The beginning of any season is full of unknowns.
What I know right now is the trellises for the peas make the farm look really neat. We planted three different pea varieties along the newly erected trellises. Snow peas are flat and tender, are typically used for stir fry meals, and are harvested before they have matured completely. Sugar snap peas are crisp and full, grown with the intention to consume the seeds and pods. Garden peas are produced for the seeds only. I am eager to watch the peas climb the trellises as they grow.
I also know that turnip seeds are extremely small and unassuming. We planted the turnip seeds after spreading mushroom compost. We used a planting method similar to a "broadcast" method. Since the seeds are so small, we sprinkled four to five seeds in each spot about two to three inches from each other. When the turnips emerge, we will thin out the plants that appear to be less viable than the others.
Another thing I know is the salvia and sage cuttings are off to a great start. We took the sage cuttings from existing plants, dipped them in a rooting powder, and placed them in perlite to start out. Once the cuttings start growing their own roots, we will removed them from the medium to continue growing elsewhere.
With all of these known facts, the unknowns still lurked in the back of my mind. What if a storm ruins all of our crop? What if an untimely freeze damages everything we have planted? What if the crops suffer from unseasonable heat stress?
As these thoughts raced through my mind, I came to a brick on the farm with a sweet reminder etched in stone.

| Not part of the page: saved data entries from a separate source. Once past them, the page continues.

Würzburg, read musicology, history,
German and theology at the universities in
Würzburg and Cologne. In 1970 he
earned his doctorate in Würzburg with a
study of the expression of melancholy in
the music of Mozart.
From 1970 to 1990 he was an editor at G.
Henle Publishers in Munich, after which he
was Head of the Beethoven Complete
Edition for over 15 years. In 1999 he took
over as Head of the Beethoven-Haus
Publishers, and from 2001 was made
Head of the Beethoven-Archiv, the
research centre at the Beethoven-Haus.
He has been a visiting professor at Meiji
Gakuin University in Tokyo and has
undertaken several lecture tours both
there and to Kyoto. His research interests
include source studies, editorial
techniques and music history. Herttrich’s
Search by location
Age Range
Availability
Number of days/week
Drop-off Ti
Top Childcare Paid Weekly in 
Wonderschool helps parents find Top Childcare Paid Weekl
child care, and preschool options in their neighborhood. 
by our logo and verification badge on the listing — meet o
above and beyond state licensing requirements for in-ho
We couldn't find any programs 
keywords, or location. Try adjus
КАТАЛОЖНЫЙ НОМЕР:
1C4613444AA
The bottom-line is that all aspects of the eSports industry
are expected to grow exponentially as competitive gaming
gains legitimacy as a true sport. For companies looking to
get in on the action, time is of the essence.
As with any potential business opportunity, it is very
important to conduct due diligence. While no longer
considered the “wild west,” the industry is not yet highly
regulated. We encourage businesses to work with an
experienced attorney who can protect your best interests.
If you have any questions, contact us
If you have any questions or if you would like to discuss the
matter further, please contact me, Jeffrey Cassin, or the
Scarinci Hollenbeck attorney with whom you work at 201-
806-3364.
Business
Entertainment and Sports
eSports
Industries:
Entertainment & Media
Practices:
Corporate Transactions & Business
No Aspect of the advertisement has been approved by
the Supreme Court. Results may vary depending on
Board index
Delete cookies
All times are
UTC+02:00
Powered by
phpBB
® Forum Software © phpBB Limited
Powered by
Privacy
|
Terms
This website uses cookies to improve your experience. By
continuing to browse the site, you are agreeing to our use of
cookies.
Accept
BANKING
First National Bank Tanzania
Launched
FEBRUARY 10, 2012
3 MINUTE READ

"Gardening is a way of showing that you believe in tomorrow."
I took that in for a moment, and looked at the farm, all of the life surrounding me. Gardening requires faith, hope and determination. Each season brings new challenges, but it helps to believe that tomorrow will be a better day. We don't know what challenges will be thrown our way. but we put seeds in the ground, fight the doubt, and begin new season.
This week was full of rewarding activities and wonderful conversations. I formed new friendships, and found a greater appreciation for the work we are doing on the farm. With the seeds in the ground, hopes are high.